No port forwarding required
The Cloudflare Tunnel creates an outbound connection from the cluster to Cloudflare's edge, so no inbound firewall rules or port forwarding is needed on the home router.
Internal / VPN Traffic¶
Internal services are accessed either from the local network (192.168.0.0/24) or remotely through Tailscale VPN. Both paths route through the envoy-internal gateway at 192.168.0.238, resolving as internal.example.com. These services are never exposed to the public internet.
Gateway Architecture¶
The two Envoy Gateway instances serve different audiences and have distinct configurations:
| Gateway | IP Address | Domain Target | Audience | DNS Proxy |
|---|---|---|---|---|
envoy-external | 192.168.0.239 | external.example.com | Public (via Cloudflare) | Cloudflare proxied |
envoy-internal | 192.168.0.238 | internal.example.com | LAN and VPN users | Not proxied |
Cilium L2 announcements advertise the gateway IPs on the local network. The external-dns controller watches for Gateway and HTTPRoute resources with the label external-dns.alpha.kubernetes.io/enabled=true and automatically creates or updates DNS records in Cloudflare.
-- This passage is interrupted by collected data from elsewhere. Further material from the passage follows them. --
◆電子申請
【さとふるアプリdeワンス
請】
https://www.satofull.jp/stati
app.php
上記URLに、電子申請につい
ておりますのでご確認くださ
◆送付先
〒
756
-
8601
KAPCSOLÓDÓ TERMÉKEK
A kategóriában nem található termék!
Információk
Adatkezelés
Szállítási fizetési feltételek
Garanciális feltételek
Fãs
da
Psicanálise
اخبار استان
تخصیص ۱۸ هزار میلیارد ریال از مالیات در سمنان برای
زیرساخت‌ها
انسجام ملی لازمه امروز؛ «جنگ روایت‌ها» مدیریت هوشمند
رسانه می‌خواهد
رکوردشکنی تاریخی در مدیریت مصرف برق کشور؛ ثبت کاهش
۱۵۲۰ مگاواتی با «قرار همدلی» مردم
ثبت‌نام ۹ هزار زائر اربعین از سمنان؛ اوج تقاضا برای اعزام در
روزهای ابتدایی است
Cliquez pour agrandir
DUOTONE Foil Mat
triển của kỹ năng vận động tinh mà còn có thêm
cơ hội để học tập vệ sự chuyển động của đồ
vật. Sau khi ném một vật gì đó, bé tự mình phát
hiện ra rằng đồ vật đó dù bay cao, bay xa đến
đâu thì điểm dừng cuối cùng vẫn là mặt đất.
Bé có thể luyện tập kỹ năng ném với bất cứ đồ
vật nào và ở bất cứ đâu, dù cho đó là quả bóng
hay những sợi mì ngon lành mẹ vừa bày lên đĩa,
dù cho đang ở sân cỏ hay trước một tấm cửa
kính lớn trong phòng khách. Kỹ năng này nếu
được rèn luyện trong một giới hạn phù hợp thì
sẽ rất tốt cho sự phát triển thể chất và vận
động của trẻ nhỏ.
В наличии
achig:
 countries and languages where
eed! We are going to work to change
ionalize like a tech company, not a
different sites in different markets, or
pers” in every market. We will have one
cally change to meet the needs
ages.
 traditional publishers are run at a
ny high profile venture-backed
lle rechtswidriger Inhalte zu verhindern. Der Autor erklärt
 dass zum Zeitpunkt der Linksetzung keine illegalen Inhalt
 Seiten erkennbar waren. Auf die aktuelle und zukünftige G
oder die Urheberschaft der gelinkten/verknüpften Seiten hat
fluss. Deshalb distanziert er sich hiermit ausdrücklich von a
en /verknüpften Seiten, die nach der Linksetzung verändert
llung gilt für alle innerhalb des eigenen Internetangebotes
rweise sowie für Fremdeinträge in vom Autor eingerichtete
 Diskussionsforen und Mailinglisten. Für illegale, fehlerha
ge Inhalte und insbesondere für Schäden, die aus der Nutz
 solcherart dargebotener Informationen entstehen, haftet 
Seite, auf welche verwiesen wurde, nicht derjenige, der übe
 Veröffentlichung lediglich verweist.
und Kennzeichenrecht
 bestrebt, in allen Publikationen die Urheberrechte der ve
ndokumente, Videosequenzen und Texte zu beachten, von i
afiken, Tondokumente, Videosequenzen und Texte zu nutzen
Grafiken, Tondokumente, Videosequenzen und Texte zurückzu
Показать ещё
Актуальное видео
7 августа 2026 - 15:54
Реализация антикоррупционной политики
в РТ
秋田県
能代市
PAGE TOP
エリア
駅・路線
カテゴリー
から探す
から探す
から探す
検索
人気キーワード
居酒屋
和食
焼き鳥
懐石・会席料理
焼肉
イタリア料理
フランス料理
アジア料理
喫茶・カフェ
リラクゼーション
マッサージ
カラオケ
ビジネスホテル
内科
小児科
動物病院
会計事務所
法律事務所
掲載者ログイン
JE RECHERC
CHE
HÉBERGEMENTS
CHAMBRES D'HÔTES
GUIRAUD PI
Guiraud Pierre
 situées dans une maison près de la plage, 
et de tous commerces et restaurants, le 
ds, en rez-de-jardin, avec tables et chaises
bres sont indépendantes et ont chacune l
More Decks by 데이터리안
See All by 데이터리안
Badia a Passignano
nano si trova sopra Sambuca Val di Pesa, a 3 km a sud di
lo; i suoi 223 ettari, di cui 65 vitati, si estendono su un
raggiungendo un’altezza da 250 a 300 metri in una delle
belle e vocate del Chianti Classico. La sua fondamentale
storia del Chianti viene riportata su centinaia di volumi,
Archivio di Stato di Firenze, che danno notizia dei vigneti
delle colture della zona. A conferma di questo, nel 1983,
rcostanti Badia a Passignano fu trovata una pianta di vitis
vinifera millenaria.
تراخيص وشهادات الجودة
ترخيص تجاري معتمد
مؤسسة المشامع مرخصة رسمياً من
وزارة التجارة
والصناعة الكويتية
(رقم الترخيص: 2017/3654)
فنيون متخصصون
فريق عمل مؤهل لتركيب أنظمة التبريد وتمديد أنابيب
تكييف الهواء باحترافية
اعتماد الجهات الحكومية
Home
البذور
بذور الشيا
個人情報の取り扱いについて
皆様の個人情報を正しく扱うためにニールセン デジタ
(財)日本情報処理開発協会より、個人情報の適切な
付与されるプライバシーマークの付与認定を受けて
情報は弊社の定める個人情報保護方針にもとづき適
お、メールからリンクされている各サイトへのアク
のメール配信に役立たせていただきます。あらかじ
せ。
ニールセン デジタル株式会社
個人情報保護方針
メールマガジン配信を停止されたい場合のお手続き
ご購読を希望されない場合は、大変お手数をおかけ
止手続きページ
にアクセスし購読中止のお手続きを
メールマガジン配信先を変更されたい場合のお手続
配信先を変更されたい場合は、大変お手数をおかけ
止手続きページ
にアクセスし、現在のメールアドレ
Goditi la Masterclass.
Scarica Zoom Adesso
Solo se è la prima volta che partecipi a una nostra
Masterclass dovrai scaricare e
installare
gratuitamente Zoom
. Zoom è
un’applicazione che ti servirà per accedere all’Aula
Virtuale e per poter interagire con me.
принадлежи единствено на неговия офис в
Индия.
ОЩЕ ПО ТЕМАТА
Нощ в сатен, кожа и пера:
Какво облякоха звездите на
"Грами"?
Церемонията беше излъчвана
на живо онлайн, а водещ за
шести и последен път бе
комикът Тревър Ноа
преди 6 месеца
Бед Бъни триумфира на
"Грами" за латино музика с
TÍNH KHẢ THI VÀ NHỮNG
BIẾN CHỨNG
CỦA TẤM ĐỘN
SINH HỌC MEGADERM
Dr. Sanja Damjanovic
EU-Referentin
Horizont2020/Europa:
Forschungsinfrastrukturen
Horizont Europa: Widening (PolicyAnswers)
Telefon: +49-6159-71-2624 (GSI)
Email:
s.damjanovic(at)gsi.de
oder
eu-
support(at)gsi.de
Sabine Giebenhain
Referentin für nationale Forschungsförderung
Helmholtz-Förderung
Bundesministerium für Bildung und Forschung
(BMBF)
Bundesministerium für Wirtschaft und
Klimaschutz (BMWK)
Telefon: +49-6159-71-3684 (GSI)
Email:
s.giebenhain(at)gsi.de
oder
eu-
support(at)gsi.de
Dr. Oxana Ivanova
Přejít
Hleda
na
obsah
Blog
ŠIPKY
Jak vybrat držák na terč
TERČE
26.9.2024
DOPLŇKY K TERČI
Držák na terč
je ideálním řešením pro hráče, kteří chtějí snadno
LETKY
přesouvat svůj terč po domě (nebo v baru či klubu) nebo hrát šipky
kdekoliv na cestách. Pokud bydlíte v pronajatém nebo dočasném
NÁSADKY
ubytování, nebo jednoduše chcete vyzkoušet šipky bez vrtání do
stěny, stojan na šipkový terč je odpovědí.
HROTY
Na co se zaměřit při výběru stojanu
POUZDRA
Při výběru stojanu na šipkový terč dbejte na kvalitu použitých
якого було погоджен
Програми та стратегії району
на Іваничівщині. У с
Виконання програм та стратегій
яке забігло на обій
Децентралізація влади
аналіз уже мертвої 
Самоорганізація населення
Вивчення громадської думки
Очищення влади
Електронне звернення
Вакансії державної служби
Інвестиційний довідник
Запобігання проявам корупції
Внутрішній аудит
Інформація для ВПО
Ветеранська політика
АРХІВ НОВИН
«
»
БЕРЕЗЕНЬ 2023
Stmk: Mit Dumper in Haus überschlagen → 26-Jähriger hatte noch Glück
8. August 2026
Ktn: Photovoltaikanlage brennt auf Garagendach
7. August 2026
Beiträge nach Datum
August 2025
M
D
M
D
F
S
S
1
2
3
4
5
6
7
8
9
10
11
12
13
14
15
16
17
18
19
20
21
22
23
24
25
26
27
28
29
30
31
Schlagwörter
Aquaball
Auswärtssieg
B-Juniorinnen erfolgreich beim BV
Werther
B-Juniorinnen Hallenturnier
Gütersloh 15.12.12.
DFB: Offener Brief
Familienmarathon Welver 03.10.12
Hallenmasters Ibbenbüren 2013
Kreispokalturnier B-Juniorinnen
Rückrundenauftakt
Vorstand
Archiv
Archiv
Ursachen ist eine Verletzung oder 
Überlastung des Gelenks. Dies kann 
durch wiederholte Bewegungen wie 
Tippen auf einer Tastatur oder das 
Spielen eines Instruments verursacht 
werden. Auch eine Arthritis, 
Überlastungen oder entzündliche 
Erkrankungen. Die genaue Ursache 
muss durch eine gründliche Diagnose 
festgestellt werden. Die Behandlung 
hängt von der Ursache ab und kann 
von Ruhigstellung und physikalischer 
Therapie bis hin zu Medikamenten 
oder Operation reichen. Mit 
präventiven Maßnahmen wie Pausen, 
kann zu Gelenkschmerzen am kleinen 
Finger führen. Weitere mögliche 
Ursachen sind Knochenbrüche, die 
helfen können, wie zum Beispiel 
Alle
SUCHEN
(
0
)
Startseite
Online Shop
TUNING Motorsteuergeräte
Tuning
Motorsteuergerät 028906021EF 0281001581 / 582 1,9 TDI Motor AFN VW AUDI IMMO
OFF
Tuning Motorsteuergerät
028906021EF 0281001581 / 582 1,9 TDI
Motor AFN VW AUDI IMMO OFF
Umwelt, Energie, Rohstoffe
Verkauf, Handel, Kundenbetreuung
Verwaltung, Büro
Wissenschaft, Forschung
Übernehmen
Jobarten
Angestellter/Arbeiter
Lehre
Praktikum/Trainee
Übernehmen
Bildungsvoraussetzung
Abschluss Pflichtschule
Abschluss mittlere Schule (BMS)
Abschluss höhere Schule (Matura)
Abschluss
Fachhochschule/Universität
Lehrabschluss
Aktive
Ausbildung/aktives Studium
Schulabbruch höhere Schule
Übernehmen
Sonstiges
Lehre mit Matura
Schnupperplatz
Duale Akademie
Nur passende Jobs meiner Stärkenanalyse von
Routing an app to a specific gateway
To control which gateway serves an application, set the parentRefs field in the HTTPRoute to reference the desired gateway (envoy-external for public services or envoy-internal for internal-only access).
Storage Architecture¶
flowchart LR
subgraph Distributed["Distributed Storage"]
NVMe1["AM06 #1\n512GB NVMe"]
NVMe2["AM06 #2\n512GB NVMe"]
NVMe3["AM06 #3\n512GB NVMe"]
Ceph["Rook Ceph\nCluster"]
NVMe1 --> Ceph
NVMe2 --> Ceph
NVMe3 --> Ceph
end
subgraph Local["Local Storage"]
SSD["128GB SSD\nBoot Drives"]
OpenEBS["OpenEBS\nLocal PV"]
SSD --> OpenEBS
end
subgraph External["External Storage"]
Synology["Synology NAS\n4-Bay 8TB"]
end
PVC["Persistent\nVolume Claims"]
Ceph --> PVC
OpenEBS --> PVC
Synology -->|NFS| PVC - Rook Ceph provides replicated block storage across three Acemagician AM06 nodes, each contributing a 512 GB NVMe drive as a Ceph OSD. This is used for workloads that need high availability and data replication.
- OpenEBS provides local persistent volumes backed by the 128 GB SSD boot drives. This is used for workloads that benefit from local-disk performance and do not require replication.
- Synology NAS provides NFS-backed volumes for bulk storage (media files, backups), accessed over the local network.